Five Things You Need to Know About the New Omicron Variant
The Coronavirus pandemic disrupted lives in every corner of the world. As the world reopened after 18-20 months of the Covid-19 pandemic and lockdowns and things started resuming, a new variant of the coronavirus was identified in South Africa that left the scientific community worried. The new Covid-19 variant B.1.1.529 is known as ‘Omicron’ by World Health Organization (WHO) on 26 November. The WHO also classified the new variant as the “Variant of concern”.
Here are five things we know about the new omicron variant:
- Why is Omicron a variant of concern? What are its symptoms?
Not just the COVID-19 virus, but all viruses mutate over time. This is a natural phenomenon. During this process, some mutations or combinations of mutations may change the way the virus behaves. Omicron is of concern because it has different mutations, some of which have been associated with the risk of increased transmission and possible immune damage. Thus, there is a chance that people may be infected by the Omicron variant even if they have developed some natural immunity from previous COVID-19 infection or vaccination.
According to CDC, the Omicron symptoms looked similar to other coronavirus variants, like cough, cold, sore throat, and fever. Apart from the common COVID-19 symptoms, patients infected with the Omicron variant also complained of a scratchy throat, nasal congestion, dry cough, muscle pain, and lower back pain.
It was also noted that most of the patients infected with Omicron did not lose their sense of taste or smell, which is a common symptom of other variants of COVID-19. Doctors also reported that most of the patients who were infected recovered with hospitalizations.
- Is it more transmissible, more deadly?
According to scientists, the Omicron variant is 4.2 times more transmissible than the delta variant in its early stage. The CDC also states that anyone with omicron can easily transmit the virus to others, even if they are vaccinated or do not show any symptoms.
However, this variant is just a cause for concern and not a cause for panic.
Experts believe that more research is required to know if omicron infections in COVID-19 survivors and people who are fully vaccinated, cause more severe illness or death when compared to other variants of COVID-19.
- Will the current vaccines work?
With other variants, like delta, the CDC announced that vaccines remained effective at preventing severe illness and death.
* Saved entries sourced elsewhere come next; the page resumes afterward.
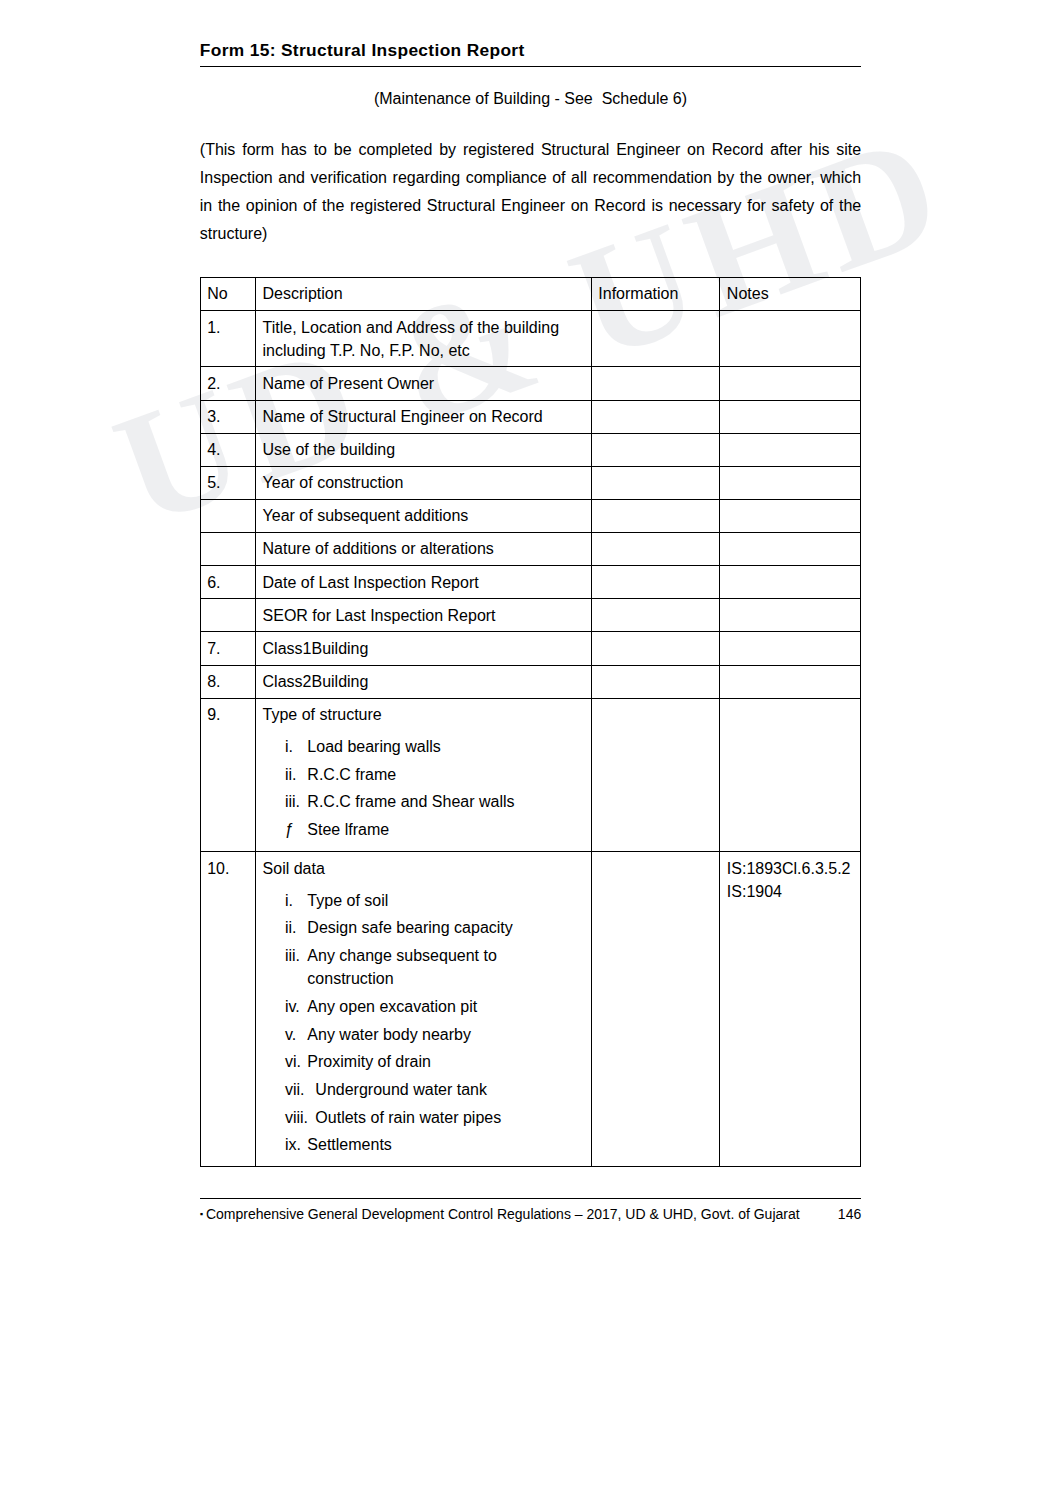UD & UHD
Form 15: Structural Inspection Report
(Maintenance of Building - See Schedule 6)
(This form has to be completed by registered Structural Engineer on Record after his site Inspection and verification regarding compliance of all recommendation by the owner, which in the opinion of the registered Structural Engineer on Record is necessary for safety of the structure)
| No | Description | Information | Notes |
| 1. | Title, Location and Address of the building including T.P. No, F.P. No, etc | | |
| 2. | Name of Present Owner | | |
| 3. | Name of Structural Engineer on Record | | |
| 4. | Use of the building | | |
| 5. | Year of construction | | |
| | Year of subsequent additions | | |
| | Nature of additions or alterations | | |
| 6. | Date of Last Inspection Report | | |
| | SEOR for Last Inspection Report | | |
| 7. | Class1Building | | |
| 8. | Class2Building | | |
| 9. | Type of structure i. Load bearing walls ii. R.C.C frame iii. R.C.C frame and Shear walls ƒ Stee lframe | | |
| 10. | Soil data i. Type of soil ii. Design safe bearing capacity iii. Any change subsequent to construction iv. Any open excavation pit v. Any water body nearby vi. Proximity of drain vii. Underground water tank viii. Outlets of rain water pipes ix. Settlements | | IS:1893Cl.6.3.5.2 IS:1904 |
▪Comprehensive General Development Control Regulations – 2017, UD & UHD, Govt. of Gujarat
146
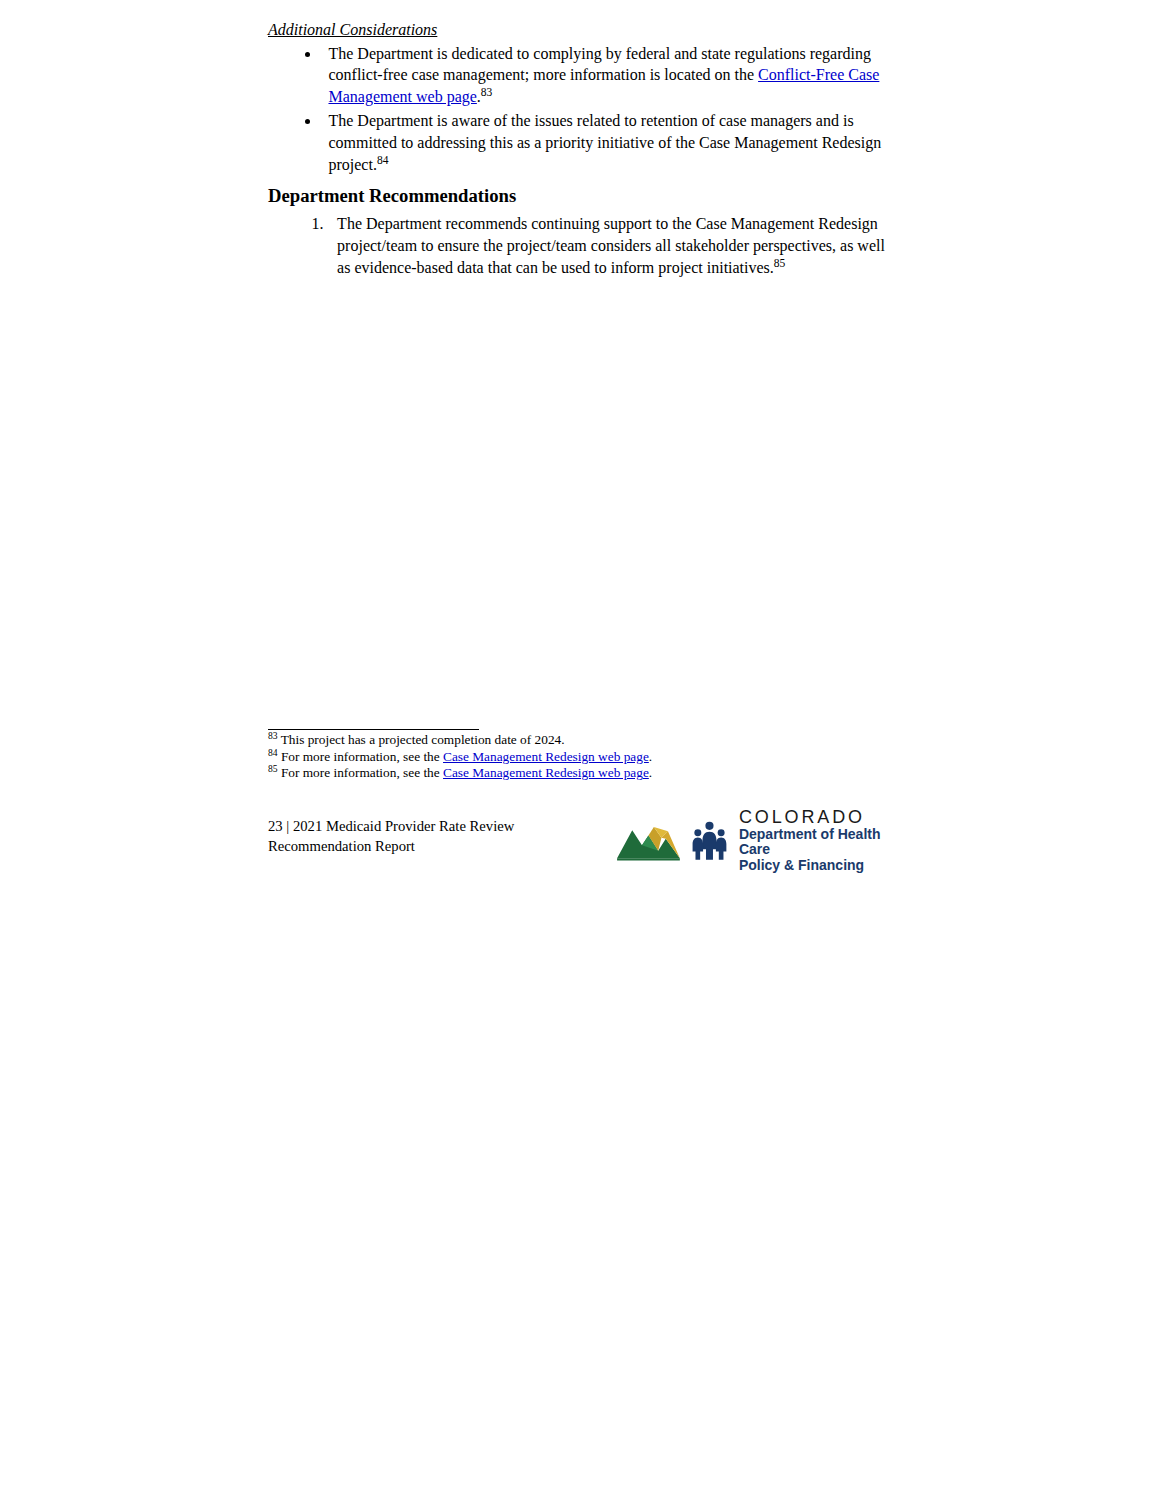Additional Considerations
The Department is dedicated to complying by federal and state regulations regarding conflict-free case management; more information is located on the Conflict-Free Case Management web page.83
The Department is aware of the issues related to retention of case managers and is committed to addressing this as a priority initiative of the Case Management Redesign project.84
Department Recommendations
The Department recommends continuing support to the Case Management Redesign project/team to ensure the project/team considers all stakeholder perspectives, as well as evidence-based data that can be used to inform project initiatives.85
83 This project has a projected completion date of 2024.
84 For more information, see the Case Management Redesign web page.
85 For more information, see the Case Management Redesign web page.
23 | 2021 Medicaid Provider Rate Review Recommendation Report
COLORADO
Department of Health Care
Policy & Financing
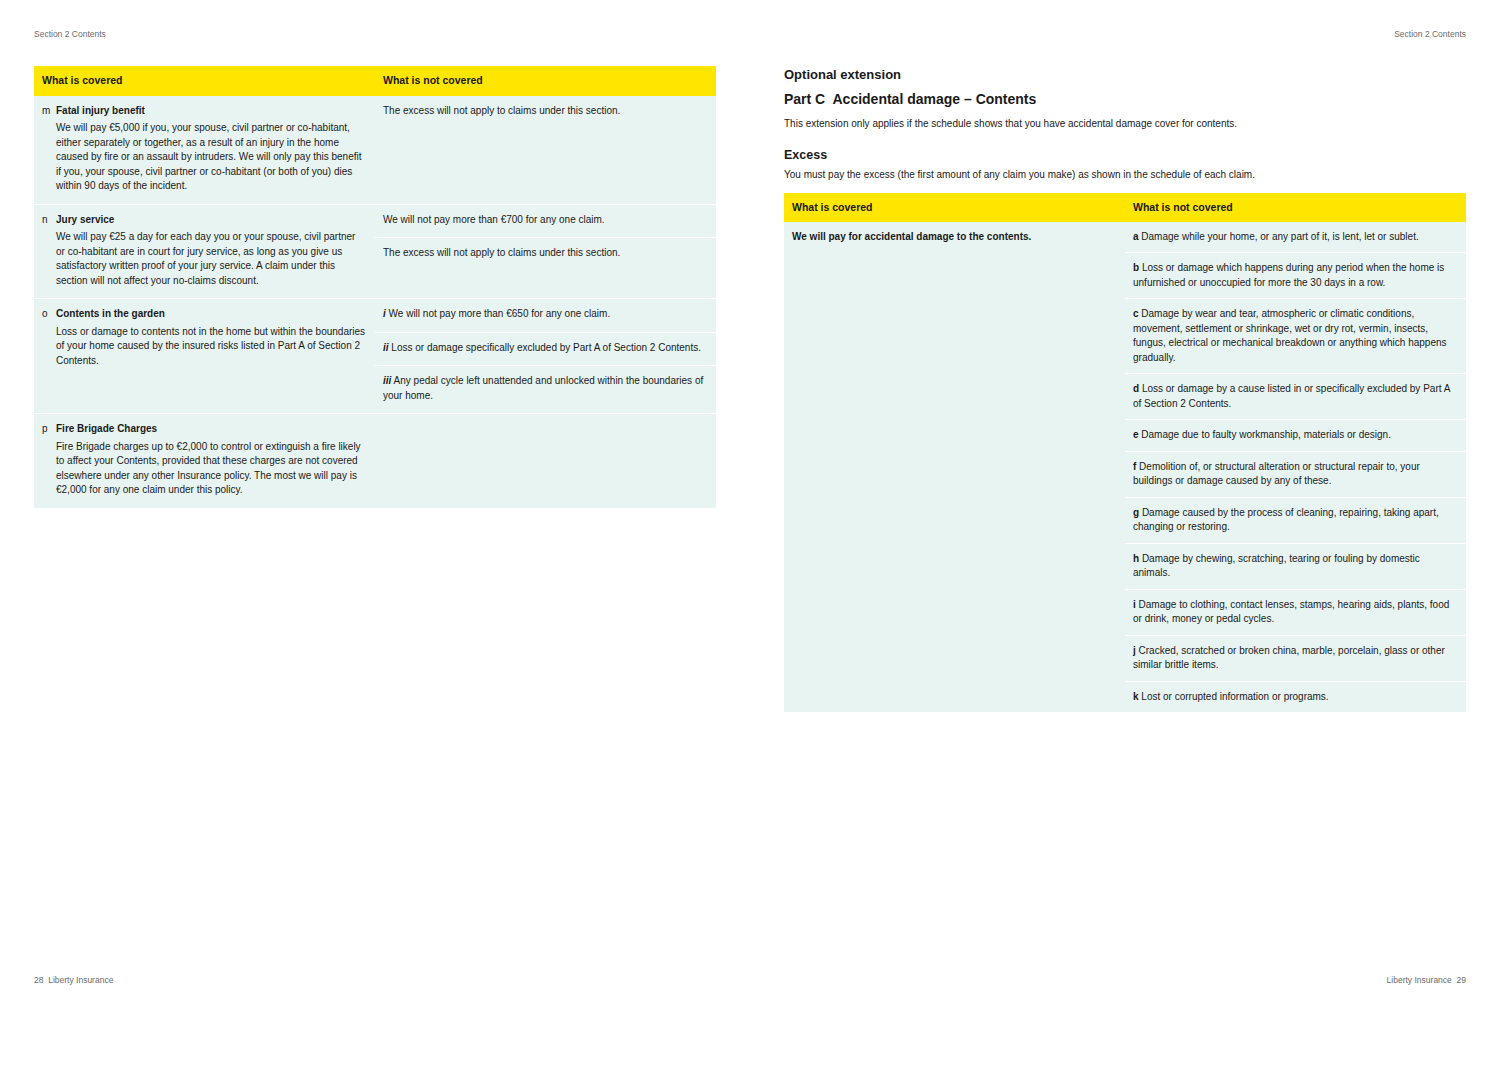Section 2 Contents
| What is covered | What is not covered |
| --- | --- |
| m Fatal injury benefit We will pay €5,000 if you, your spouse, civil partner or co-habitant, either separately or together, as a result of an injury in the home caused by fire or an assault by intruders. We will only pay this benefit if you, your spouse, civil partner or co-habitant (or both of you) dies within 90 days of the incident. | The excess will not apply to claims under this section. |
| n Jury service We will pay €25 a day for each day you or your spouse, civil partner or co-habitant are in court for jury service, as long as you give us satisfactory written proof of your jury service. A claim under this section will not affect your no-claims discount. | We will not pay more than €700 for any one claim. The excess will not apply to claims under this section. |
| o Contents in the garden Loss or damage to contents not in the home but within the boundaries of your home caused by the insured risks listed in Part A of Section 2 Contents. | i We will not pay more than €650 for any one claim. ii Loss or damage specifically excluded by Part A of Section 2 Contents. iii Any pedal cycle left unattended and unlocked within the boundaries of your home. |
| p Fire Brigade Charges Fire Brigade charges up to €2,000 to control or extinguish a fire likely to affect your Contents, provided that these charges are not covered elsewhere under any other Insurance policy. The most we will pay is €2,000 for any one claim under this policy. | |
28 Liberty Insurance
Section 2 Contents
Optional extension
Part C Accidental damage – Contents
This extension only applies if the schedule shows that you have accidental damage cover for contents.
Excess
You must pay the excess (the first amount of any claim you make) as shown in the schedule of each claim.
| What is covered | What is not covered |
| --- | --- |
| We will pay for accidental damage to the contents. | a Damage while your home, or any part of it, is lent, let or sublet. |
| b Loss or damage which happens during any period when the home is unfurnished or unoccupied for more the 30 days in a row. |
| c Damage by wear and tear, atmospheric or climatic conditions, movement, settlement or shrinkage, wet or dry rot, vermin, insects, fungus, electrical or mechanical breakdown or anything which happens gradually. |
| d Loss or damage by a cause listed in or specifically excluded by Part A of Section 2 Contents. |
| e Damage due to faulty workmanship, materials or design. |
| f Demolition of, or structural alteration or structural repair to, your buildings or damage caused by any of these. |
| g Damage caused by the process of cleaning, repairing, taking apart, changing or restoring. |
| h Damage by chewing, scratching, tearing or fouling by domestic animals. |
| i Damage to clothing, contact lenses, stamps, hearing aids, plants, food or drink, money or pedal cycles. |
| j Cracked, scratched or broken china, marble, porcelain, glass or other similar brittle items. |
| k Lost or corrupted information or programs. |
Liberty Insurance 29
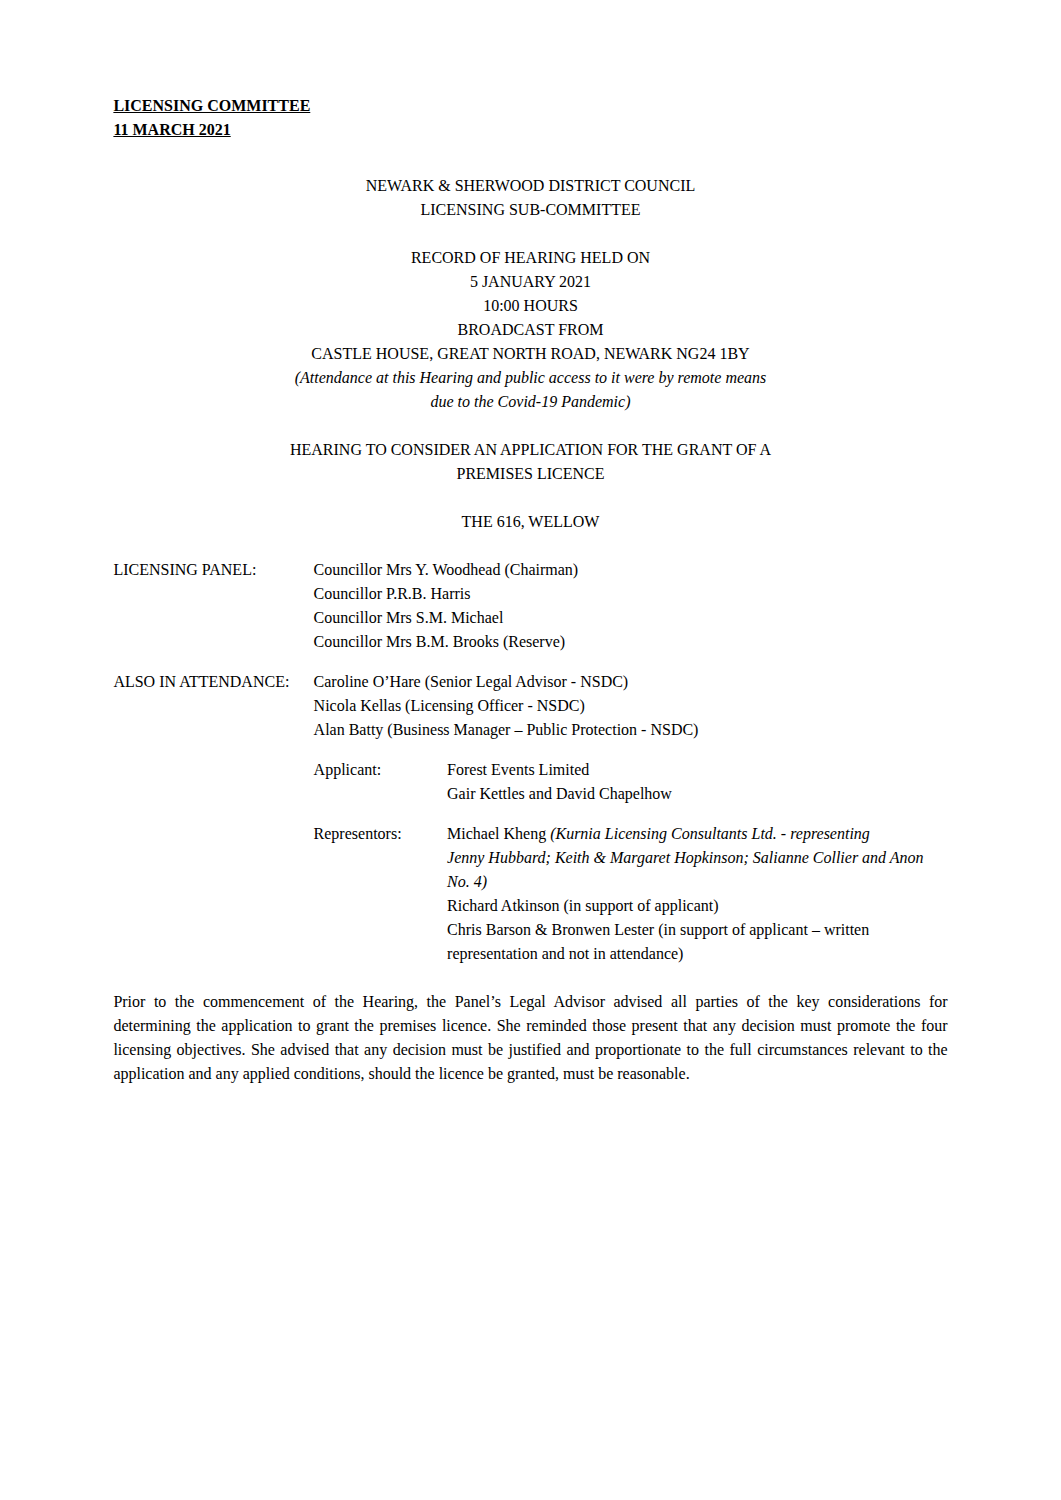LICENSING COMMITTEE
11 MARCH 2021
NEWARK & SHERWOOD DISTRICT COUNCIL
LICENSING SUB-COMMITTEE
RECORD OF HEARING HELD ON
5 JANUARY 2021
10:00 HOURS
BROADCAST FROM
CASTLE HOUSE, GREAT NORTH ROAD, NEWARK NG24 1BY
(Attendance at this Hearing and public access to it were by remote means
due to the Covid-19 Pandemic)
HEARING TO CONSIDER AN APPLICATION FOR THE GRANT OF A
PREMISES LICENCE
THE 616, WELLOW
| LICENSING PANEL: | Councillor Mrs Y. Woodhead (Chairman) |
| | Councillor P.R.B. Harris |
| | Councillor Mrs S.M. Michael |
| | Councillor Mrs B.M. Brooks (Reserve) |
| ALSO IN ATTENDANCE: | Caroline O’Hare (Senior Legal Advisor - NSDC) |
| | Nicola Kellas (Licensing Officer - NSDC) |
| | Alan Batty (Business Manager – Public Protection - NSDC) |
| | Applicant: | Forest Events Limited |
| | | Gair Kettles and David Chapelhow |
| | Representors: | Michael Kheng (Kurnia Licensing Consultants Ltd. - representing |
| | | Jenny Hubbard; Keith & Margaret Hopkinson; Salianne Collier and Anon No. 4) |
| | | Richard Atkinson (in support of applicant) |
| | | Chris Barson & Bronwen Lester (in support of applicant – written representation and not in attendance) |
Prior to the commencement of the Hearing, the Panel’s Legal Advisor advised all parties of the key considerations for determining the application to grant the premises licence. She reminded those present that any decision must promote the four licensing objectives. She advised that any decision must be justified and proportionate to the full circumstances relevant to the application and any applied conditions, should the licence be granted, must be reasonable.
In the same way, current COVID -19 vaccines are expected to protect against severe illness, hospitalizations, and deaths from omicron.
However, even people who are fully vaccinated are becoming victims of Omicron. Thus, scientists are considering a booster or third dose of COVID-19 vaccines for those who are fully vaccinated with the first two jabs. Companies like Pfizer-BioNTech, Moderna, and Johnson & Johnson are expected to release their booster doses that could fortify protection against the Omicron variant.
Pfizer recently announced that they would be able to develop and produce a “tailor-made vaccine” to fight omicron in about 100 days.
- Is a prior COVID-19 infection effective against the Omicron variant?
Studies have reported that people who have recovered from a coronavirus infection are still vulnerable to getting reinfected with the Omicron variant. Due to its large number of mutations, the Omicron variant evades immunity from past infection or vaccination according to the latest reports.
However, studies have also reported that people previously infected with Covid-19 and those vaccinated will have some ‘stronger than basic’ defense against the Omicron strain of coronavirus.
Therefore, you should get vaccinated even if you’ve been formerly infected with COVID-19. While people who recover from COVID-19 may grow some natural immunity to the virus, there is no evidence of how long it lasts or how well you are protected. Vaccines are the only way to offer you more reliable protection.
- What can we do as individuals to stop the spread of the Omicron variant?
As of now, the most important thing as an individual you can do to reduce transmission and protect yourselves and your family against the variant is to get vaccinated.
As we wait for more information about how effective the current vaccines are in protecting against the new variant, all the WHO-approved COVID-19 vaccines have proven effective in preventing severe illness and death from the virus.
Not only does vaccination protect you and your family from COVID-19 infection, but it also protects your neighbors and communities by preventing the spread and mutation of the virus.
Additionally, you should also continue to follow all the COVID-19 protocols such as wearing masks, using sanitizer, social distancing, and avoiding large crowds.
Concerns are swirling globally and people are already worried about what Omicron will do over the next few months. Scientists can already see that Omicron is highly transmissible and is adept at evading immunity. Thus, researchers are racing to know more about the new variant and figure out what will be the impact in the months to come.